● **Texte fourni**:
Serait-il bon, dans l'intérêt supérieur du Canada, d'abolir le Sénat? En tant qu'Albertain, je répondrai clairement par la négative. Mes compatriotes albertains comprennent sûrement que les raisons fondamentales pour lesquelles on a créé cette seconde Chambre sont tout aussi valables aujourd'hui qu'elles l'étaient il y a 130 ans, sinon même davantage. Alors que la ville de Toronto envoie plus de députés à Ottawa que la province d'Alberta tout entière, ce déséquilibre ne justifie-t-il pas de façon criante une Chambre de représentation régionale? Le même déséquilibre existe malheureusement au Sénat, et je reviendrai plus longuement sur ce sujet dans un instant.

L'aliénation persistante des régions de notre pays est sûrement attribuable en partie au fait que nos régions se sentent impuissantes à Ottawa contre la domination des électeurs qui vivent dans les régions centrales du sud de l'Ontario et du Québec. Une Chambre politique qui représenterait réellement la Colombie-Britannique, les Prairies et les Maritimes sur un pied d'égalité avec les régions plus peuplées devrait sûrement être un antidote important à la malédiction historique de la domination du centre du Canada. Le système parlementaire bicaméral, avec ses freins et contrepoids, est un système dont le succès s'est sûrement avéré dans une démocratie comme valve de sûreté contre le risque d'oppression par la majorité.

J'interviens aujourd'hui de ma place au Sénat en qualité de Canadien venant d'une région qui croit fermement qu'il est important de nous doter d'une Chambre des régions qui soit la pierre angulaire d'une démocratie représentative fonctionnelle et équitable.

En quoi donc avons-nous fait fausse route?

(1450)

Pourquoi le Sénat est-il tellement rabaissé et ridiculisé? Quel genre de chirurgie faudra-t-il pratiquer pour le ramener à la vie aux yeux des Canadiens et lui rendre leur confiance?

Certains d'entre nous diront peut-être qu'une intervention superficielle suffirait. Ils pourraient faire valoir - et j'espère que ce sera le cas - que cet endroit fonctionne essentiellement de façon adéquate. Je ne partage cependant pas leur optimisme. Lorsque les Canadiens ne nous écoutent plus, sauf pour suivre des affaires comme la controverse impliquant le sénateur Thompson, lorsqu'on reconnaît à peine la valeur de cette assemblée ou qu'on ne le fait que du bout des lèvres, comme dans le cas de l'aéroport Pearson, de la Somalie, du RPC et d'autres sujets semblables, le Sénat est en difficulté.

● **Action demandée A**: Recopiez le passage du discours sur le Sénat qui va de « Certains d'entre nous » jusqu'à « est en difficulté. ».
● **Action demandée B**: D'après le discours sur le Sénat, quelle ville envoie à Ottawa plus de députés que toute la province d'Alberta ?
● **Action demandée C**: Rédigez la suite du discours sur le Sénat, en partant de sa dernière phrase.

● **Ensemble de lignes**:
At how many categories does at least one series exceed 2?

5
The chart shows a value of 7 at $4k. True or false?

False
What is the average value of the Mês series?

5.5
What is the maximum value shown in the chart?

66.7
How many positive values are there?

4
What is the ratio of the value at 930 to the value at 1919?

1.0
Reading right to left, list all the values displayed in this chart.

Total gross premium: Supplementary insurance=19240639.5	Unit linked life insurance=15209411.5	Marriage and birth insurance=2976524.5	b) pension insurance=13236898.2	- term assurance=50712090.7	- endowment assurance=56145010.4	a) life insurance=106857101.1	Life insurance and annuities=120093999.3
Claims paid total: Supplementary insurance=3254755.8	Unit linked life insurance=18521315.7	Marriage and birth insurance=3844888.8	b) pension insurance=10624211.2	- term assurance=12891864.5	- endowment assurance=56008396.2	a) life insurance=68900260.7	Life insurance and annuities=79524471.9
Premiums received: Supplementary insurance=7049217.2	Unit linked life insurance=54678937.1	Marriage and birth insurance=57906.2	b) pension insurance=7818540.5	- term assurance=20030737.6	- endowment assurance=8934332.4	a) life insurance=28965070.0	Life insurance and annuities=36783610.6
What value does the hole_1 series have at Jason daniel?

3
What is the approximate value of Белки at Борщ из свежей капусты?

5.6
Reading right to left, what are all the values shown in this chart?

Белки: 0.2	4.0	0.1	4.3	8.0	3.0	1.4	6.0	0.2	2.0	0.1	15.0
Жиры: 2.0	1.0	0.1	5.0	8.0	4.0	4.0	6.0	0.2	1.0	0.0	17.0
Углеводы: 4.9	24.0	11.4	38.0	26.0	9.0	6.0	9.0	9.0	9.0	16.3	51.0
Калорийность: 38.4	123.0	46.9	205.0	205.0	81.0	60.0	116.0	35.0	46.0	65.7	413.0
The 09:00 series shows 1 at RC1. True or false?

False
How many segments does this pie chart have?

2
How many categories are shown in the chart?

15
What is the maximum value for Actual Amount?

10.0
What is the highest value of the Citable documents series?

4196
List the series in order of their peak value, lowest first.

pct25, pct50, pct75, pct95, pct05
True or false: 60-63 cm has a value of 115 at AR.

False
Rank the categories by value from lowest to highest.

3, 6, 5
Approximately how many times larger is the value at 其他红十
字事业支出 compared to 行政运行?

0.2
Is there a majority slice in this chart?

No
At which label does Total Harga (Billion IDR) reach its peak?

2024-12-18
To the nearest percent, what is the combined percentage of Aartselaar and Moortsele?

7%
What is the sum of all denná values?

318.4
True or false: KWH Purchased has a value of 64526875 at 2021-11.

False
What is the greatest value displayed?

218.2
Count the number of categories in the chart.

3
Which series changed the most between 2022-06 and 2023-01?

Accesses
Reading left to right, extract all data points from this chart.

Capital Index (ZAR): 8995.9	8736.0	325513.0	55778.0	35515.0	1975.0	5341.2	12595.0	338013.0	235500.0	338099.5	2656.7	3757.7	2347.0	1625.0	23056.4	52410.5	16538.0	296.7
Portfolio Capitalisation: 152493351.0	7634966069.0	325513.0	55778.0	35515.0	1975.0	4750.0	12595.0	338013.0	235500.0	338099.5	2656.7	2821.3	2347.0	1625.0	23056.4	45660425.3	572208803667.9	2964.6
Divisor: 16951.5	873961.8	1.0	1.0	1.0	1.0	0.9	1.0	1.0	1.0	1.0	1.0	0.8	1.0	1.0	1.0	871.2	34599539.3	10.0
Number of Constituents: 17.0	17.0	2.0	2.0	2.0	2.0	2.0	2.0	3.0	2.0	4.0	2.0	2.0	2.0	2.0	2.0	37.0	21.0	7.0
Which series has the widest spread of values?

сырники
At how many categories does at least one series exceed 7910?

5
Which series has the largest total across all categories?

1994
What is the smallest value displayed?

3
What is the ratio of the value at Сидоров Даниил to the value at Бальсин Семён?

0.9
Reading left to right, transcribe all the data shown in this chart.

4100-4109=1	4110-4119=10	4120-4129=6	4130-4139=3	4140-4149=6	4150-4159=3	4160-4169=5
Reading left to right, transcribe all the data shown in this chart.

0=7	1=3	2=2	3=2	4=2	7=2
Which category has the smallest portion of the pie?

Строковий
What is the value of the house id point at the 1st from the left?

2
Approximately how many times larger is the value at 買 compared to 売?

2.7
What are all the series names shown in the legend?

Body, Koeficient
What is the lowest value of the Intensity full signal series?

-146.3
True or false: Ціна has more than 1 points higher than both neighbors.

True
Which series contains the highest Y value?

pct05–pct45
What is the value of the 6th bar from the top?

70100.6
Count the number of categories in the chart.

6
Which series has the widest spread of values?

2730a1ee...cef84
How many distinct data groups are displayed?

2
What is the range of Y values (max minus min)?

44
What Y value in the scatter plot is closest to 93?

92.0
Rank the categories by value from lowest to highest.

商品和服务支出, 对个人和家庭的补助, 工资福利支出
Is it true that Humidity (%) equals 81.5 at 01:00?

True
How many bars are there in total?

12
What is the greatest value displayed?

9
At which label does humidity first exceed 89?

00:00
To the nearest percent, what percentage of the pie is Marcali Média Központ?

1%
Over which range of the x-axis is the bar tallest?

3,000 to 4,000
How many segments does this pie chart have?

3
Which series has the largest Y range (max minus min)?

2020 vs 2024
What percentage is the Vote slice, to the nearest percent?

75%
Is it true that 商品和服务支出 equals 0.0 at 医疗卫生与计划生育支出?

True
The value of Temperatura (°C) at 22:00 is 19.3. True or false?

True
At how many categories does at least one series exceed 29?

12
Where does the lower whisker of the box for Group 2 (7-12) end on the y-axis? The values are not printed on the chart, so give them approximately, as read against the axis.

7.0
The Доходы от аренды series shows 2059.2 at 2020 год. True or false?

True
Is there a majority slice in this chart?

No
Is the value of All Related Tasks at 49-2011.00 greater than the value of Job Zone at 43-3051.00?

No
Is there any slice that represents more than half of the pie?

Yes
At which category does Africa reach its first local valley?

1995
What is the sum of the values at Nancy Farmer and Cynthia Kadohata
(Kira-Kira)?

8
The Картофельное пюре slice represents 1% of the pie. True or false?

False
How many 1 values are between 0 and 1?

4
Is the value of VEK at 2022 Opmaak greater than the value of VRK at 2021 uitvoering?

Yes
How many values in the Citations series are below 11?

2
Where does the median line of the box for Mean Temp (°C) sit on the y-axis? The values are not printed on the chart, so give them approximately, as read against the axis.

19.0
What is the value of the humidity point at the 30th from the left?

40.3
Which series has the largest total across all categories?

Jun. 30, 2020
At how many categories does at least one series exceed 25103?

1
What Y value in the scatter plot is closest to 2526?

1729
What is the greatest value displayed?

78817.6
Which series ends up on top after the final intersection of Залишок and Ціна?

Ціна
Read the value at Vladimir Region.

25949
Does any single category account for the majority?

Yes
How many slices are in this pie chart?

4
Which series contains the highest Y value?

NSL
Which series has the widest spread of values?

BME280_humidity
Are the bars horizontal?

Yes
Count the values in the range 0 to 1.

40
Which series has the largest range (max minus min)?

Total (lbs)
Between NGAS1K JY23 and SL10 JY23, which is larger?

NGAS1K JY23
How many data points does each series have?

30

● **Zone de réponse A**:
Certains d'entre nous diront peut-être qu'une intervention superficielle suffirait. Ils pourraient faire valoir - et j'espère que ce sera le cas - que cet endroit fonctionne essentiellement de façon adéquate. Je ne partage cependant pas leur optimisme. Lorsque les Canadiens ne nous écoutent plus, sauf pour suivre des affaires comme la controverse impliquant le sénateur Thompson, lorsqu'on reconnaît à peine la valeur de cette assemblée ou qu'on ne le fait que du bout des lèvres, comme dans le cas de l'aéroport Pearson, de la Somalie, du RPC et d'autres sujets semblables, le Sénat est en difficulté.

● **Zone de réponse B**: La ville de Toronto.

● **Zone de réponse C**:
Si on ne reconnaît pas la valeur du Sénat comme institution, on n'acceptera pas le travail qu'il fait. Le travail que nous accomplissons en comité ou pendant l'étude en profondeur des projets de loi sera en grande partie ignoré ou tourné en dérision. Et ce sera le cas tant que cette institution ne subira pas une réforme en profondeur.

Il y a quelque chose d'attristant dans ce que je viens de dire. Je trouverais tellement réconfortant et agréable de pouvoir parler plutôt du prestige du Sénat, de la reconnaissance dont il fait l'objet et de ma fierté d'être sénateur, mais ce n'est malheureusement pas le cas. Je siège au Sénat depuis cinq ans et quand je regarde ceux qui m'entourent, je vois des personnes dévouées, instruites, des gens honorables, de grands Canadiens. Je vois des universitaires, des médecins, des spécialistes de nombreux domaines qui mettent leur sagesse et leur expérience à contribution de multiples façons. Beaucoup d'entre nous ont servi le Canada avec distinction dans les Parlements et assemblées législatives de notre pays. Je peux dire en toute franchise que certains sénateurs possèdent une expérience, une éducation et des états de service à la nation qui, bien souvent, surpassent de loin les talents des élus qui siègent à la Chambre des communes.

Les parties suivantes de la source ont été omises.